Tapi ia mengaku belum ada jadwal penetapan sidang perdana gugatan praperadilan tersebut.

"Belum ditetapkan hari sidangnya," ungkap Made.

Penetapan jadwal sidang dilakukan bila hakim sudah mendapatkan berkas gugatan tersebut.

"Biasanya penetapan sidang selang seminggu, tapi sekarang berkas juga belum sampai ke tangan hakim," tambah Made.

Dalam perkara KTP-e, Setya Novanto saat menjadi ketua fraksi Partai Golkar 2010-2012, diduga melalui pengusaha Andi Agustinus alias Andi Narogong berperan dalam proses perencanaan dan pembahasan anggaran di DPR dan proses pengadaan barang dan jasa KTP-e. Setnov melalui Andi diduga telah mengondisikan peserta dan pemenang pengadaan barang dan jasa KTP-e.

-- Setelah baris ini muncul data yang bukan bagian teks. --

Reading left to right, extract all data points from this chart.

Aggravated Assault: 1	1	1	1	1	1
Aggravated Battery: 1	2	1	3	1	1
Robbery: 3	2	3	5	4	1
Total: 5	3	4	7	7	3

Dalam perkara ini sudah ada dua orang yang dijatuhi vonis namun berkekuatan hukum tetap yaitu mantan Direktur Jenderal Kependudukan dan Pencatatan Sipil (Dukcapil) Kemendagri Irman yang divonis 7 tahun penjara dan mantan Direktur Pengelolaan Informasi Administrasi Kependudukan (PIAK) Kemendagri Sugiharto divonis 5 tahun penjara. KPK masih mengajukan banding terhadap putusan keduanya.

Selanjutnya ada sejumlah orang yang ditetapkan sebagai tersangka yaitu Andi Agustinus dan Setya Novanto. Sementara Markus Nari sebagai anggota DPR periode 2014-2019 ditetapkan sebagai tersangka dugaan dengan sengaja mencegah, merintangi atau menggagalkan secara langsung atau tidak langsung penyidikan, penuntutan, dan pemeriksaan di sidang pengadilan terhadap tersangka dan terdakwa atau pun para saksi dalam perkara tindak pidana korupsi.

Satu orang yang masih menjalani sidang terkait dengan perkara ini adalah anggota DPR dari fraksi Partai Hanura Miryam S Haryani yang didakwa memberikan keterangan yang tidak benar dengan sengaja memberikan keterangan dengan cara mencabut semua keterangannya yang pernah diberikan dalam BAP penyidikan dalam kasus korupsi KTP-e.